The newer paper that you mention [2] is a nice one but does not contain data about NTRU Prime, only Saber.
As you know, Saber, unlike NTRU, benefits from its Module (LWR) structure, which allows a fixed-size multiplier to be reused (effectively in a loop) without increase in code size as dimensions grow higher. Furthermore, the fixed n=256 ring size of SABER makes it much more suitable for NTT (the technique used in [2]) than NTRU. I don't see how these results extend to NTRU Prime, at least without actual data being presented.
If there are more compact or otherwise efficient implementations of NTRU Prime available, I'd suggest submitting them to pqm4 for public evaluation.
Dear all,
To increase speed in this simple message-receiving scenario, at the
cost of more storage, the decryptor can store the expanded matrix as
part of the key (this was already specified in the Kyber
documentation). This would add another 256*9*12/8 = 3456 Bytes to
storage. Since the code size of Kyber is 10KB smaller than sntrup653
and the RAM requirement is 16KB smaller, increasing the key size by
3.5KB should still keep the storage/ram of Kyber noticeably less
regardless of where these extra bytes are being stored.
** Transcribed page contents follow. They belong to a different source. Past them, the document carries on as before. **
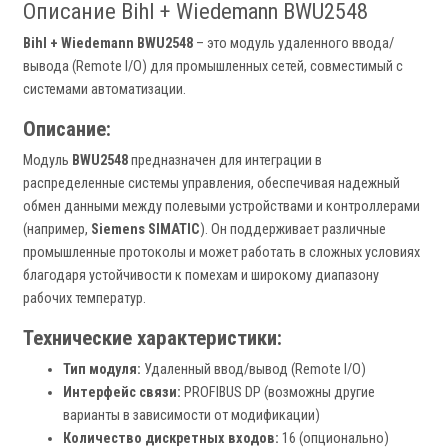
Описание Bihl + Wiedemann BWU2548
Bihl + Wiedemann BWU2548
– это модуль удаленного ввода/
вывода (Remote I/O) для промышленных сетей, совместимый с
системами автоматизации.
Описание:
Модуль
BWU2548
предназначен для интеграции в
распределенные системы управления, обеспечивая надежный
обмен данными между полевыми устройствами и контроллерами
(например,
Siemens SIMATIC
). Он поддерживает различные
промышленные протоколы и может работать в сложных условиях
благодаря устойчивости к помехам и широкому диапазону
рабочих температур.
Технические характеристики:
Тип модуля:
Удаленный ввод/вывод (Remote I/O)
Интерфейс связи:
PROFIBUS DP (возможны другие
варианты в зависимости от модификации)
Количество дискретных входов:
16 (опционально)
The time saving comes from not needing to hash (or run AES in Kyber
90s) to expand the key. I don't know what the current profile is for
key expansion vs other hashing (would be happy if someone chimed in),
but let's just say conservatively that half of the hashing is saved.
The running time would therefore decrease by 30% to 520K cycles. So
Kyber768-90s would be 10% slower (this number is obviously not very
precise), require 20% more ciphertext bytes, while providing ~ 50 more
bits of Core-SVP security than sntrup653.